Nirvana-Frontmann Kurt Cobain entwickelte sich in seiner Zerrissenheit zur Symbolgestalt dieser musikalischen Bewegung. Tragisch, dass sein Kampf gegen die kommerzielle Ausschlachtung seiner Musik zum kommerziellen Erfolgskonzept wurde. So sollen viele Ideen für das Low-Budget-Video zur ersten Single „Smells like teen spirit“ von ihm stammen – gegen den Willen der Plattenfirma. Dass das Video im damals deutlich einflussreicheren Musikfernsehen trotzdem oder gerade deshalb fast stündlich wiederholt wurde, zeigt, wie sehr er den Nerv der Jugend traf. „Dieses unfertige Abiball-Video war im Prinzip genau das, was die Kids damals in der Grunge-Szene gesehen haben“, sagt auch Dahmen. „Das war eine der letzten großen Bewegungen, die das Musikfernsehen ausgelöst hat.“

Mit dem Selbstmord Kurt Cobains am 5. April 1994 endete die Geschichte von Nirvana.

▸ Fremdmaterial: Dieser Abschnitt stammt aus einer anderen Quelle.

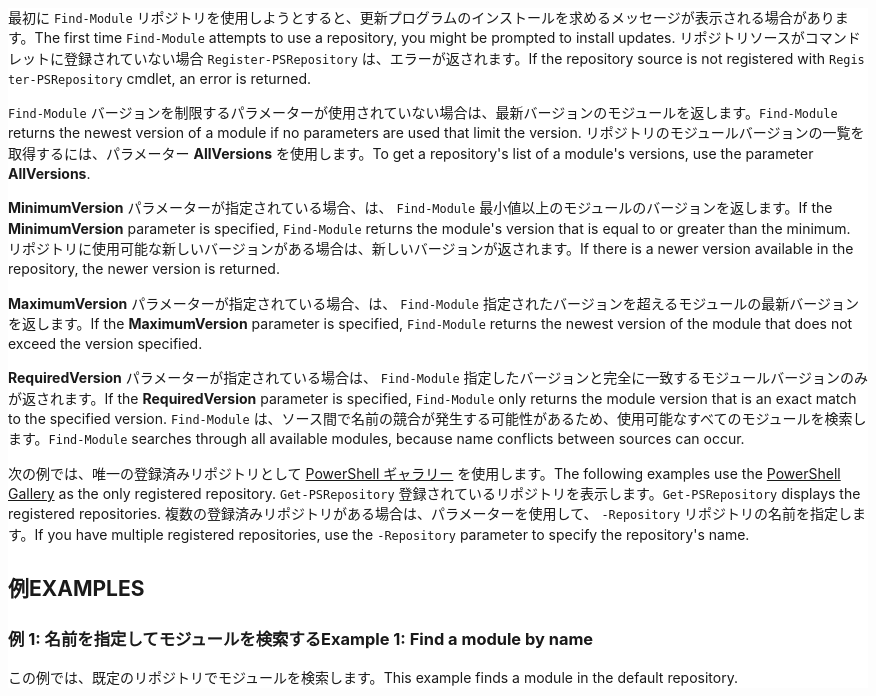 <span data-ttu-id="d2a88-112">最初に `Find-Module` リポジトリを使用しようとすると、更新プログラムのインストールを求めるメッセージが表示される場合があります。</span><span class="sxs-lookup"><span data-stu-id="d2a88-112">The first time `Find-Module` attempts to use a repository, you might be prompted to install updates.</span></span>
<span data-ttu-id="d2a88-113">リポジトリソースがコマンドレットに登録されていない場合 `Register-PSRepository` は、エラーが返されます。</span><span class="sxs-lookup"><span data-stu-id="d2a88-113">If the repository source is not registered with `Register-PSRepository` cmdlet, an error is returned.</span></span>

<span data-ttu-id="d2a88-114">`Find-Module` バージョンを制限するパラメーターが使用されていない場合は、最新バージョンのモジュールを返します。</span><span class="sxs-lookup"><span data-stu-id="d2a88-114">`Find-Module` returns the newest version of a module if no parameters are used that limit the version.</span></span> <span data-ttu-id="d2a88-115">リポジトリのモジュールバージョンの一覧を取得するには、パラメーター **AllVersions** を使用します。</span><span class="sxs-lookup"><span data-stu-id="d2a88-115">To get a repository's list of a module's versions, use the parameter **AllVersions**.</span></span>

<span data-ttu-id="d2a88-116">**MinimumVersion** パラメーターが指定されている場合、は、 `Find-Module` 最小値以上のモジュールのバージョンを返します。</span><span class="sxs-lookup"><span data-stu-id="d2a88-116">If the **MinimumVersion** parameter is specified, `Find-Module` returns the module's version that is equal to or greater than the minimum.</span></span> <span data-ttu-id="d2a88-117">リポジトリに使用可能な新しいバージョンがある場合は、新しいバージョンが返されます。</span><span class="sxs-lookup"><span data-stu-id="d2a88-117">If there is a newer version available in the repository, the newer version is returned.</span></span>

<span data-ttu-id="d2a88-118">**MaximumVersion** パラメーターが指定されている場合、は、 `Find-Module` 指定されたバージョンを超えるモジュールの最新バージョンを返します。</span><span class="sxs-lookup"><span data-stu-id="d2a88-118">If the **MaximumVersion** parameter is specified, `Find-Module` returns the newest version of the module that does not exceed the version specified.</span></span>

<span data-ttu-id="d2a88-119">**RequiredVersion** パラメーターが指定されている場合は、 `Find-Module` 指定したバージョンと完全に一致するモジュールバージョンのみが返されます。</span><span class="sxs-lookup"><span data-stu-id="d2a88-119">If the **RequiredVersion** parameter is specified, `Find-Module` only returns the module version that is an exact match to the specified version.</span></span> <span data-ttu-id="d2a88-120">`Find-Module` は、ソース間で名前の競合が発生する可能性があるため、使用可能なすべてのモジュールを検索します。</span><span class="sxs-lookup"><span data-stu-id="d2a88-120">`Find-Module` searches through all available modules, because name conflicts between sources can occur.</span></span>

<span data-ttu-id="d2a88-121">次の例では、唯一の登録済みリポジトリとして [PowerShell ギャラリー](https://www.powershellgallery.com/) を使用します。</span><span class="sxs-lookup"><span data-stu-id="d2a88-121">The following examples use the [PowerShell Gallery](https://www.powershellgallery.com/) as the only registered repository.</span></span> <span data-ttu-id="d2a88-122">`Get-PSRepository` 登録されているリポジトリを表示します。</span><span class="sxs-lookup"><span data-stu-id="d2a88-122">`Get-PSRepository` displays the registered repositories.</span></span> <span data-ttu-id="d2a88-123">複数の登録済みリポジトリがある場合は、パラメーターを使用して、 `-Repository` リポジトリの名前を指定します。</span><span class="sxs-lookup"><span data-stu-id="d2a88-123">If you have multiple registered repositories, use the `-Repository` parameter to specify the repository's name.</span></span>

## <span data-ttu-id="d2a88-124">例</span><span class="sxs-lookup"><span data-stu-id="d2a88-124">EXAMPLES</span></span>

### <span data-ttu-id="d2a88-125">例 1: 名前を指定してモジュールを検索する</span><span class="sxs-lookup"><span data-stu-id="d2a88-125">Example 1: Find a module by name</span></span>

<span data-ttu-id="d2a88-126">この例では、既定のリポジトリでモジュールを検索します。</span><span class="sxs-lookup"><span data-stu-id="d2a88-126">This example finds a module in the default repository.</span></span>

Er wurde – wie viele andere bedeutende Musiker auch – nur 27 Jahre alt. Seine Bedeutung für die Rockmusik richtig einzuordnen, fällt in der Rückschau schwer. Seine Glorifizierung als alleiniger Heilsbringer hält Udo Dahmen zu einem Großteil für „posthume Verklärung“. „Es gab viele Musiker, die damals eine tragende Rolle gespielt haben.“ Pearl Jam und die Foo Fighters um den damaligen Nirvana-Schlagzeuger Dave Grohl gehören überdies hinaus noch immer zu den einflussreichsten Musikern unserer Zeit.

Trotzdem hat Cobain mit seiner Band den Weg geebnet, den später neben den Kollegen aus Seattle auch Bands wie die Stone Temple Pilots oder Rage Against The Machine beschreiten konnten. Sie alle setzten der puren Show Authentizität und Leidenschaft entgegen. Nirvana haben eine neue Tür für die Rockmusik geöffnet. „Nevermind“ war der Schlüssel dazu.